┌──

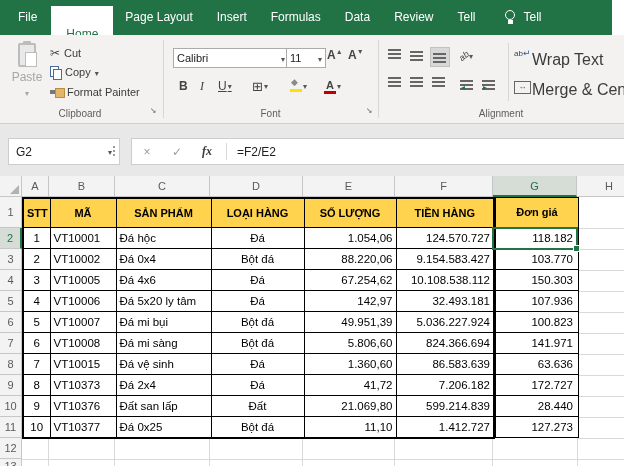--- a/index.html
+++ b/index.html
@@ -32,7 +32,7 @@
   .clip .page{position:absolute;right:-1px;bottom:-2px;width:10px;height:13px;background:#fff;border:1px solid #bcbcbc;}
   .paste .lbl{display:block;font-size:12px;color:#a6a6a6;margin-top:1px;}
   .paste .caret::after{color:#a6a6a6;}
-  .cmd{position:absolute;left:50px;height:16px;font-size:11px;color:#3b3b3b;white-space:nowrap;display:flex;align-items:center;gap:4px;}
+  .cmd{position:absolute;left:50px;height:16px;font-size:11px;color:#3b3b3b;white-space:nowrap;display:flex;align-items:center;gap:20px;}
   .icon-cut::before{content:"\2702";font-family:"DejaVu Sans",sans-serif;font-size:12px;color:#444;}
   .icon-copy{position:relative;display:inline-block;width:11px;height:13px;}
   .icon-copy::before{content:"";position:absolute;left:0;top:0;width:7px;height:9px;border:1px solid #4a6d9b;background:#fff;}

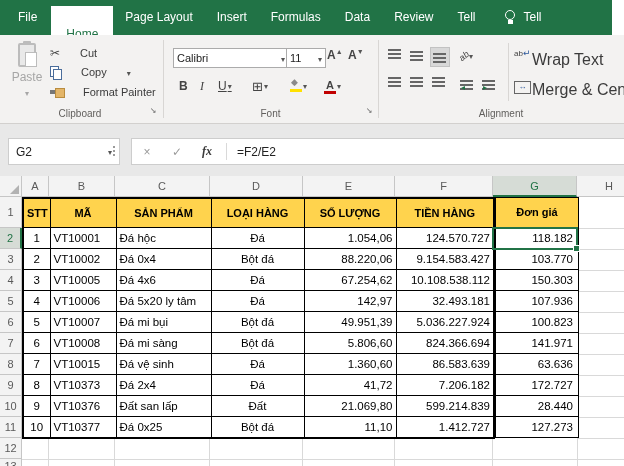--- a/index.html
+++ b/index.html
@@ -161,7 +161,7 @@
     <div class="launcher" style="left:148px;top:71px;"></div>
     <div class="vdiv" style="left:163px;"></div>
 
-    <div class="combo" style="left:173px;width:108px;">
+    <div class="combo" style="left:173px;width:108px;flex-direction:column;">
       <span>Calibri</span>
       <span class="caret"></span>
     </div>

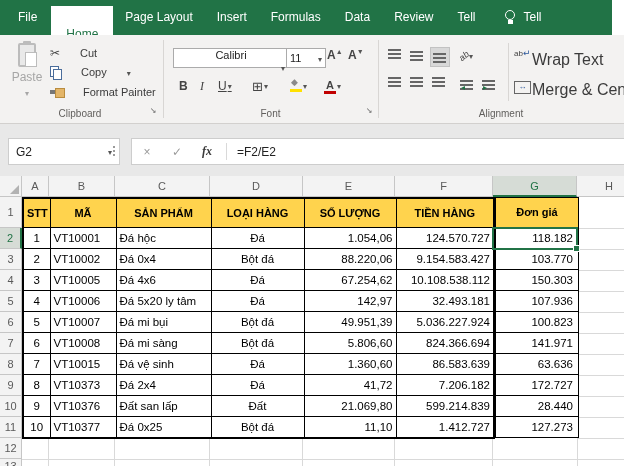--- a/index.html
+++ b/index.html
@@ -30,7 +30,7 @@
   .clip .board{position:absolute;left:0;top:1px;width:14px;height:20px;border:2px solid #bcbcbc;border-radius:2px;background:#e9e9e9;}
   .clip .tab2{position:absolute;left:5px;top:-1px;width:8px;height:4px;background:#bcbcbc;border-radius:1px;}
   .clip .page{position:absolute;right:-1px;bottom:-2px;width:10px;height:13px;background:#fff;border:1px solid #bcbcbc;}
-  .paste .lbl{display:block;font-size:12px;color:#a6a6a6;margin-top:1px;}
+  .paste .lbl{display:block;font-size:16px;color:#a6a6a6;margin-top:1px;}
   .paste .caret::after{color:#a6a6a6;}
   .cmd{position:absolute;left:50px;height:16px;font-size:11px;color:#3b3b3b;white-space:nowrap;display:flex;align-items:center;gap:20px;}
   .icon-cut::before{content:"\2702";font-family:"DejaVu Sans",sans-serif;font-size:12px;color:#444;}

└──

__Exercise__
Within the lines above, find those holding the word "items" and copy them.

__Output for this task__
-  .cmd{position:absolute;left:50px;height:16px;font-size:11px;color:#3b3b3b;white-space:nowrap;display:flex;align-items:center;gap:4px;}
+  .cmd{position:absolute;left:50px;height:16px;font-size:11px;color:#3b3b3b;white-space:nowrap;display:flex;align-items:center;gap:20px;}
   .cmd{position:absolute;left:50px;height:16px;font-size:11px;color:#3b3b3b;white-space:nowrap;display:flex;align-items:center;gap:20px;}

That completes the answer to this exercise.